Hey Daniel: I think you're on the right track with your thinking. Here's my take. I hope someone confirms or denies.

Let x=distance from John's house to where the light hits John

We want \(\displaystyle \frac{dx}{dt}\) when x=40.

We know \(\displaystyle \frac{d{\theta}}{dt}=(.125\frac{rev}{min})(\frac{2{\pi}rad}{1rev})=\frac{\pi}{4} rad/min\)

\(\displaystyle x=30tan({\theta})\)

\(\displaystyle \frac{dx}{dt}=30sec^{2}({\theta})\frac{d{\theta}}{dt}\)
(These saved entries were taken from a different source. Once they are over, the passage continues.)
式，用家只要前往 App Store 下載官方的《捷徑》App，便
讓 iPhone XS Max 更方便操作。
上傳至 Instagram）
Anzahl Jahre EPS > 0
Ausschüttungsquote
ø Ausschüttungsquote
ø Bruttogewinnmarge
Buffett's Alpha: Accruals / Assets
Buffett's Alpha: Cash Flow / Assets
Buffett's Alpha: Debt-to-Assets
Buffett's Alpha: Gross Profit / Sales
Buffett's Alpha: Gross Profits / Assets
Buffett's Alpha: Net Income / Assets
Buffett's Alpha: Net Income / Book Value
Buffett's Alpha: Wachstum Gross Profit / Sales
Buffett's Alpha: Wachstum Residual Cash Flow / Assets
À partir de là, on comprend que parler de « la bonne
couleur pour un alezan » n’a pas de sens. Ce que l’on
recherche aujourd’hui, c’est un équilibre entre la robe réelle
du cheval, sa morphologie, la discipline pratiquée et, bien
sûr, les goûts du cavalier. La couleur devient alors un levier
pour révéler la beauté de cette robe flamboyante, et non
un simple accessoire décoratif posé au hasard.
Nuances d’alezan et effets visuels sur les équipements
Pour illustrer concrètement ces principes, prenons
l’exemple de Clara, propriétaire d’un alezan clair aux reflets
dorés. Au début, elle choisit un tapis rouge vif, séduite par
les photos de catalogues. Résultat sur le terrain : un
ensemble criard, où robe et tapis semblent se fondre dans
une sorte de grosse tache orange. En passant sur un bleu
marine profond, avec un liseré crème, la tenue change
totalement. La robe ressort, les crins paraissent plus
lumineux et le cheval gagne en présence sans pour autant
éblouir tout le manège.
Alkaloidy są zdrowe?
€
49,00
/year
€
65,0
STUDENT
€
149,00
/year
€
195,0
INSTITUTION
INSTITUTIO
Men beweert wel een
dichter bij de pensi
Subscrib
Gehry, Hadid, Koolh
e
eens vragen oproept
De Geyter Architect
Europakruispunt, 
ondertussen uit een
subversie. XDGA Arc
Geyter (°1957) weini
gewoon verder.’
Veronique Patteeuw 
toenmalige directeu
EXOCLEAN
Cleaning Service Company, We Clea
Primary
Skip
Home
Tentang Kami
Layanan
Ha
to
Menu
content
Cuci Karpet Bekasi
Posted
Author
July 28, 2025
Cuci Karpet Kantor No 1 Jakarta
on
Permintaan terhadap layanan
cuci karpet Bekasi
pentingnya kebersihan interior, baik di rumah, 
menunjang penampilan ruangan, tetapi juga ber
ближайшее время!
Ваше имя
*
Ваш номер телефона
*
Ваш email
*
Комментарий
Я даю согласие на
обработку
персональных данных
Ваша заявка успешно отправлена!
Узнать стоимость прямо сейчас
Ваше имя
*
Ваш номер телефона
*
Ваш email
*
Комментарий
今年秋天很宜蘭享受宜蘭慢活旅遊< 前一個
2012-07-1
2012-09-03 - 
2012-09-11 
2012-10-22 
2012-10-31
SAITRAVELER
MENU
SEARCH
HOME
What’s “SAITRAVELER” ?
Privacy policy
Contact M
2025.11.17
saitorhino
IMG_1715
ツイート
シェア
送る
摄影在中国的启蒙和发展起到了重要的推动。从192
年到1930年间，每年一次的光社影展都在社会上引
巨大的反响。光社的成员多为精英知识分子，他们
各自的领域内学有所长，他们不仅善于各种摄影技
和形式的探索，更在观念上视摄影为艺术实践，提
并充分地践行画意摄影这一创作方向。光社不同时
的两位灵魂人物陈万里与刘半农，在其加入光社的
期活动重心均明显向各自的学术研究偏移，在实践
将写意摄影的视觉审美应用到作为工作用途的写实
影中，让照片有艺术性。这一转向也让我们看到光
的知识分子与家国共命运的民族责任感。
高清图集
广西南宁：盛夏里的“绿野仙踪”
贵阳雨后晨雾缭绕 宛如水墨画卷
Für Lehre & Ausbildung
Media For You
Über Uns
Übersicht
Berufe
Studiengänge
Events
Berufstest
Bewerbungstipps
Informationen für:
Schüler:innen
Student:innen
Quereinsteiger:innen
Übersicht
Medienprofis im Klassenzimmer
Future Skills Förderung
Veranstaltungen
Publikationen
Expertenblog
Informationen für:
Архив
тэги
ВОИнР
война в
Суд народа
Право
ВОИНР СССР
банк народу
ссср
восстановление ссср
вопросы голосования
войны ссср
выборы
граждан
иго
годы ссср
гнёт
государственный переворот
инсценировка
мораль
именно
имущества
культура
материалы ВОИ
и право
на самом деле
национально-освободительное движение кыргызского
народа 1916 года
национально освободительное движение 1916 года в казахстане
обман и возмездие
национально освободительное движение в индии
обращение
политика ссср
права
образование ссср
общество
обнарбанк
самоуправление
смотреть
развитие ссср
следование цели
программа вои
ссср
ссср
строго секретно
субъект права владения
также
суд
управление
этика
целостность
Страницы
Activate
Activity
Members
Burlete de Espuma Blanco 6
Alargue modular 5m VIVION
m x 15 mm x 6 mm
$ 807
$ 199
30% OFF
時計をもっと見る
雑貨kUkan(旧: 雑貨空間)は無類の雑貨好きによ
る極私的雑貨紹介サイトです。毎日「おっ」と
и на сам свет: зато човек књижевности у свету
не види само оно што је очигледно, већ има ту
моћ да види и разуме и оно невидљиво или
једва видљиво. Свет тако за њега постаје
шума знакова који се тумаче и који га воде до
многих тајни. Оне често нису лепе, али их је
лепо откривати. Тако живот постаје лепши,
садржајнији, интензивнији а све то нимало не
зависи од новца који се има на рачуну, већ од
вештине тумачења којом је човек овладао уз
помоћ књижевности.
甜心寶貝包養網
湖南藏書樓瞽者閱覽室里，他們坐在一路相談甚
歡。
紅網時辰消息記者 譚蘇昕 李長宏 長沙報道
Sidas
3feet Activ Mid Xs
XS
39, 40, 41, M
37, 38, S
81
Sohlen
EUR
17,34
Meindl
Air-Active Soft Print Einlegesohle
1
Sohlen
When \(\displaystyle x=40, tan({\theta})=\frac{4}{3}\) and \(\displaystyle sec{\theta}=\frac{5}{3}\),

so \(\displaystyle \frac{dx}{dt}=30(\frac{5}{3})^{2}(\frac{{\pi}}{4})=\frac{125{\pi}}{6}=65.45 \frac{ft}{min}\)

 

[Daniel_Feldman]

It looks right...I keep trying to make these problems more complicated than they are. I've got to think more creatively.

Thanks galactus.

 

[soroban]

Hey, galactus!

I agree totally . . . nice job!